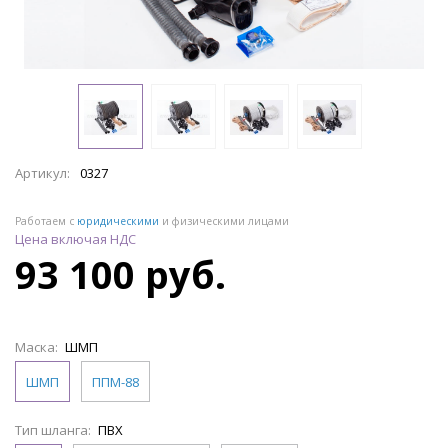
Артикул:
0327
Работаем с
юридическими
и физическими лицами
Цена включая НДС
93 100 руб.
Маска:
ШМП
ШМП
ППМ-88
Тип шланга:
ПВХ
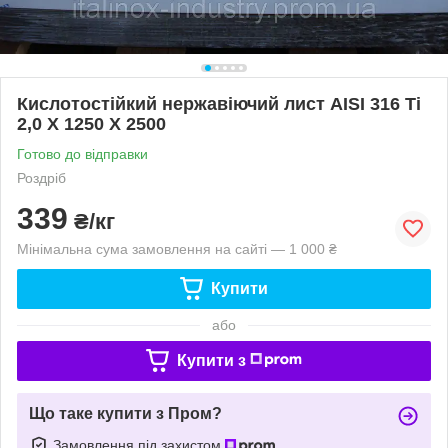
Кислотостійкий нержавіючий лист AISI 316 Ti
2,0 Х 1250 Х 2500
Готово до відправки
Роздріб
339
₴/кг
Мінімальна сума замовлення на сайті — 1 000 ₴
Купити
або
Купити з
Що таке купити з Пром?
Замовлення під захистом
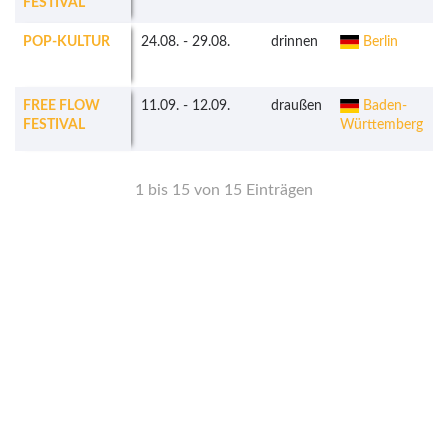
FESTIVAL
POP-KULTUR
24.08.
-
29.08.
drinnen
Berlin
FREE FLOW
11.09.
-
12.09.
draußen
Baden-
FESTIVAL
Württemberg
1 bis 15 von 15 Einträgen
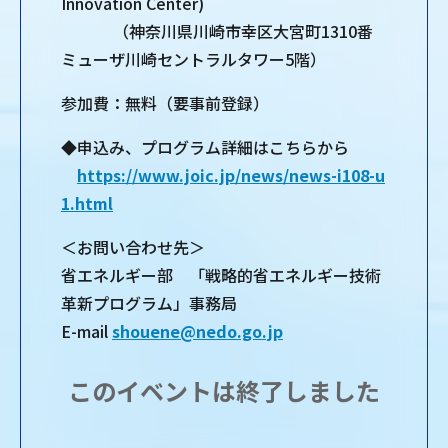
Innovation Center)
（神奈川県川崎市幸区大宮町1310番
ミューザ川崎セントラルタワー5階）
参加費：無料（要事前登録）
◆申込み、プログラム詳細はこちらから
https://www.joic.jp/news/news-i108-u
1.html
＜お問い合わせ先＞
省エネルギー部 「戦略的省エネルギー技術
革新プログラム」事務局
E-mail
shouene@nedo.go.jp
このイベントは終了しました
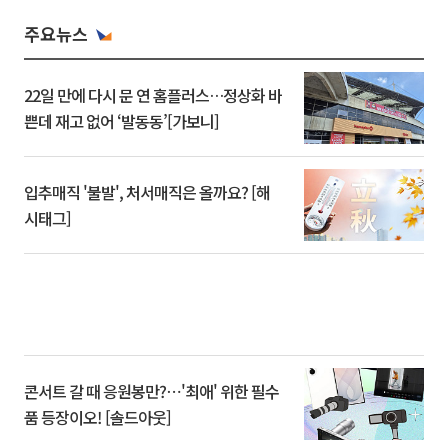
주요뉴스
22일 만에 다시 문 연 홈플러스…정상화 바
쁜데 재고 없어 ‘발동동’[가보니]
입추매직 '불발', 처서매직은 올까요? [해
시태그]
콘서트 갈 때 응원봉만?⋯'최애' 위한 필수
품 등장이오! [솔드아웃]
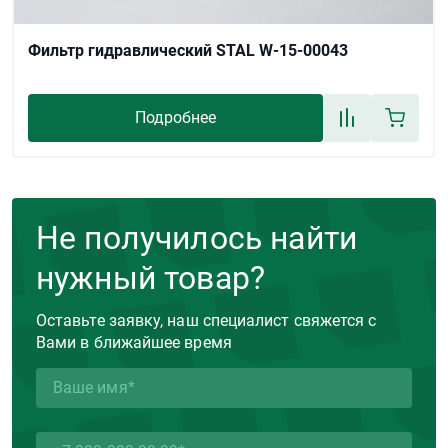
Фильтр гидравлический STAL W-15-00043
Подробнее
Не получилось найти
нужный товар?
Оставьте заявку, наш специалист свяжется с
Вами в ближайшее время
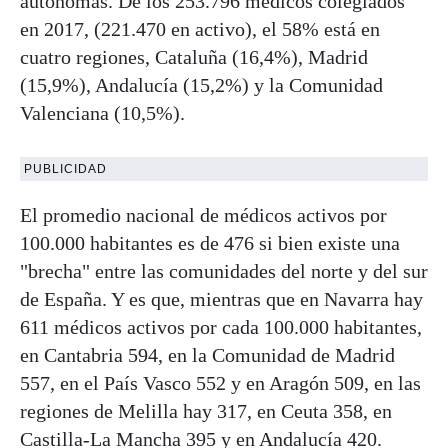
autónomas. De los 253.796 médicos colegiados
en 2017, (221.470 en activo), el 58% está en
cuatro regiones, Cataluña (16,4%), Madrid
(15,9%), Andalucía (15,2%) y la Comunidad
Valenciana (10,5%).
PUBLICIDAD
El promedio nacional de médicos activos por
100.000 habitantes es de 476 si bien existe una
"brecha" entre las comunidades del norte y del sur
de España. Y es que, mientras que en Navarra hay
611 médicos activos por cada 100.000 habitantes,
en Cantabria 594, en la Comunidad de Madrid
557, en el País Vasco 552 y en Aragón 509, en las
regiones de Melilla hay 317, en Ceuta 358, en
Castilla-La Mancha 395 y en Andalucía 420.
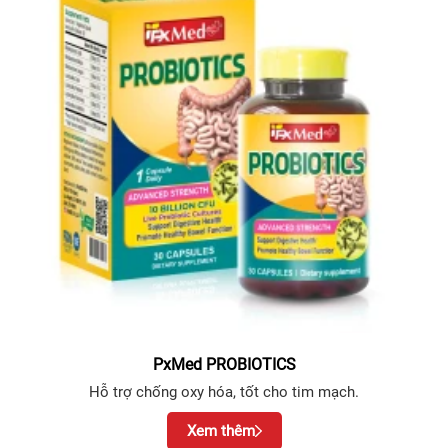
PxMed PROBIOTICS
Hỗ trợ chống oxy hóa, tốt cho tim mạch.
Xem thêm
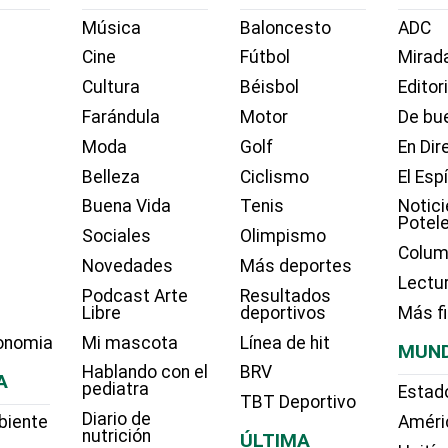
Música
Baloncesto
ADC
Cine
Fútbol
Mirada
Cultura
Béisbol
Editor
Farándula
Motor
De bue
Moda
Golf
En Dir
Belleza
Ciclismo
El Esp
Buena Vida
Tenis
Notici
Potel
Sociales
Olimpismo
Colum
Novedades
Más deportes
Lectu
Podcast Arte
Resultados
Libre
deportivos
Más f
onomia
Mi mascota
Línea de hit
MUN
Hablando con el
BRV
A
pediatra
Estad
TBT Deportivo
Diario de
biente
Améri
nutrición
ÚLTIMA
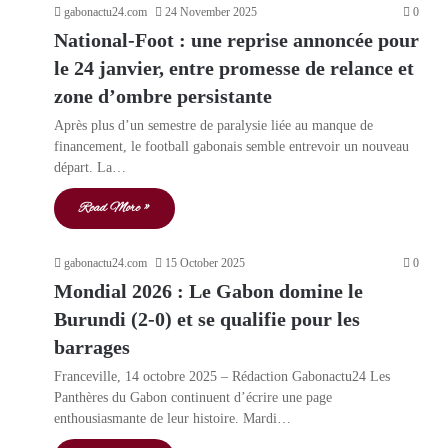
gabonactu24.com
24 November 2025
0
National-Foot : une reprise annoncée pour
le 24 janvier, entre promesse de relance et
zone d’ombre persistante
Après plus d’un semestre de paralysie liée au manque de
financement, le football gabonais semble entrevoir un nouveau
départ. La…
Read More »
gabonactu24.com
15 October 2025
0
Mondial 2026 : Le Gabon domine le
Burundi (2-0) et se qualifie pour les
barrages
Franceville, 14 octobre 2025 – Rédaction Gabonactu24 Les
Panthères du Gabon continuent d’écrire une page
enthousiasmante de leur histoire. Mardi…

····················

Apart from the images, retype the full material exactly as written.

Артикул:
0327
Работаем с
юридическими
и физическими лицами
Цена включая НДС
93 100 руб.
Маска:
ШМП
ШМП
ППМ-88
Тип шланга:
ПВХ
Кислотостійкий нержавіючий лист AISI 316 Ti
2,0 Х 1250 Х 2500
Готово до відправки
Роздріб
339
₴/кг
Мінімальна сума замовлення на сайті — 1 000 ₴
Купити
або
Купити з
Що таке купити з Пром?
Замовлення під захистом
FESTIVAL
POP-KULTUR
24.08.
-
29.08.
drinnen
Berlin
FREE FLOW
11.09.
-
12.09.
draußen
Baden-
FESTIVAL
Württemberg
1 bis 15 von 15 Einträgen
Innovation Center)
（神奈川県川崎市幸区大宮町1310番
ミューザ川崎セントラルタワー5階）
参加費：無料（要事前登録）
◆申込み、プログラム詳細はこちらから
https://www.joic.jp/news/news-i108-u
1.html
＜お問い合わせ先＞
省エネルギー部 「戦略的省エネルギー技術
革新プログラム」事務局
E-mail
shouene@nedo.go.jp
このイベントは終了しました
주요뉴스
22일 만에 다시 문 연 홈플러스…정상화 바
쁜데 재고 없어 ‘발동동’[가보니]
입추매직 '불발', 처서매직은 올까요? [해
시태그]
콘서트 갈 때 응원봉만?⋯'최애' 위한 필수
품 등장이오! [솔드아웃]
Фильтр гидравлический STAL W-15-00043
Подробнее
Не получилось найти
нужный товар?
Оставьте заявку, наш специалист свяжется с
Вами в ближайшее время
autónomas. De los 253.796 médicos colegiados
en 2017, (221.470 en activo), el 58% está en
cuatro regiones, Cataluña (16,4%), Madrid
(15,9%), Andalucía (15,2%) y la Comunidad
Valenciana (10,5%).
PUBLICIDAD
El promedio nacional de médicos activos por
100.000 habitantes es de 476 si bien existe una
"brecha" entre las comunidades del norte y del sur
de España. Y es que, mientras que en Navarra hay
611 médicos activos por cada 100.000 habitantes,
en Cantabria 594, en la Comunidad de Madrid
557, en el País Vasco 552 y en Aragón 509, en las
regiones de Melilla hay 317, en Ceuta 358, en
Castilla-La Mancha 395 y en Andalucía 420.
PxMed PROBIOTICS
Hỗ trợ chống oxy hóa, tốt cho tim mạch.
Xem thêm
Música
Baloncesto
ADC
Cine
Fútbol
Mirada
Cultura
Béisbol
Editor
Farándula
Motor
De bue
Moda
Golf
En Dir
Belleza
Ciclismo
El Esp
Buena Vida
Tenis
Notici
Potel
Sociales
Olimpismo
Colum
Novedades
Más deportes
Lectu
Podcast Arte
Resultados
Libre
deportivos
Más f
onomia
Mi mascota
Línea de hit
MUN
Hablando con el
BRV
A
pediatra
Estad
TBT Deportivo
Diario de
biente
Améri
nutrición
ÚLTIMA
gabonactu24.com
24 November 2025
0
National-Foot : une reprise annoncée pour
le 24 janvier, entre promesse de relance et
zone d’ombre persistante
Après plus d’un semestre de paralysie liée au manque de
financement, le football gabonais semble entrevoir un nouveau
départ. La…
Read More »
gabonactu24.com
15 October 2025
0
Mondial 2026 : Le Gabon domine le
Burundi (2-0) et se qualifie pour les
barrages
Franceville, 14 octobre 2025 – Rédaction Gabonactu24 Les
Panthères du Gabon continuent d’écrire une page
enthousiasmante de leur histoire. Mardi…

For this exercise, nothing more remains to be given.